--- Extrait du texte ---
- - - -

Pourquoi ? Le président Wade tient un discours de rupture avec le procès de quarante années de gestion socialiste. Il se projette dans une ère post-Alternance et se garde de se lancer dans toute querelle de paternité de l’Alternance avec les anciens alliés. Juste un propos à l’intention de ses concitoyens : « Faites-moi confiance, je reste l’homme de la situation ». La base de la confiance ? Rien d’autre que des actes. Dans un contexte marqué par « le cœur des Sénégalais (qui) balance entre satisfaction, déception et inquiétude ». Pourquoi une guerre des tranchées dans les discours à quelques foulées de la table où devra se dérouler, sous l’arbitrage du peuple, le dialogue politique ? Dans quelles conditions ce dialogue entre des acteurs fortement concurrencés par l’émergence de « nouvelles figures de crédibilité » comme le marabout, le lutteur, le chanteur et le footballeur professionnel pourra-t-il se faire et être une réussite ? Autant de questions auxquelles, le professeur titulaire Khadiyatoulah Fall de l’Université du Québec à Chicoutimi apporte, dans cet entretien, des réponses.

Professeur Fall, il a été célébré, ce 19 mars 2010, dix années de direction du pays par le président de la République, Me Wade. Que retenez-vous de cet événement ?

L’autocritique n’a pas été le point fort des discours, autant ceux du pouvoir que ceux de l’opposition. On peut comprendre qu’il y avait des enjeux de cohérence communicationnelle et le besoin d’éviter une erreur stratégique en assumant, à quelques semaines d’un dialogue politique et à deux ans d’une élection présidentielle déterminante, que l’on n’a pas bien réussi ou que l’on n’a pas été une opposition efficace. Il fallait, pour la suite des évènements, confirmer des positions. Il fallait affirmer des convictions. Ces discours, qui devancent le dialogue politique maintes fois annoncé mais qui tarde à trouver les conditions de son actualisation, indiquent déjà que ce dialogue ne sera pas facile. Est-ce que l’on ne va pas assister à un dialogue politique qui ne fera que donner bonne conscience ? Il y a eu des engagements et, aujourd’hui, aucun des acteurs concernés ne veut être celui qui, devant le peuple et les chefs religieux, porter l’odieux du refus de donner une chance à la décrispation politique. Mais, en réalité, le pouvoir et l’opposition sont dans une guerre de tranchées et les discours d’ouverture que l’on entend d’un côté comme de l’autre, qui donnent l’impression d’un croisement discursif, ces discours, lorsque bien analysés, portent en creux un parallélisme des voix où chacune poursuit sa propre téléonomie.

- - - -

--- Données fournies ---

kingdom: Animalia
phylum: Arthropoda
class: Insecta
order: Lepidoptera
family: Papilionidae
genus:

- - - -

Dans l'extrait de l'entretien sur les dix ans de présidence de Wade, recopiez à l'identique le passage qui commence par les mots contenant « Professeur Fall, il » et se termine par « de cet événement ? ».

--- Résultat obtenu ---
Professeur Fall, il a été célébré, ce 19 mars 2010, dix années de direction du pays par le président de la République, Me Wade. Que retenez-vous de cet événement ?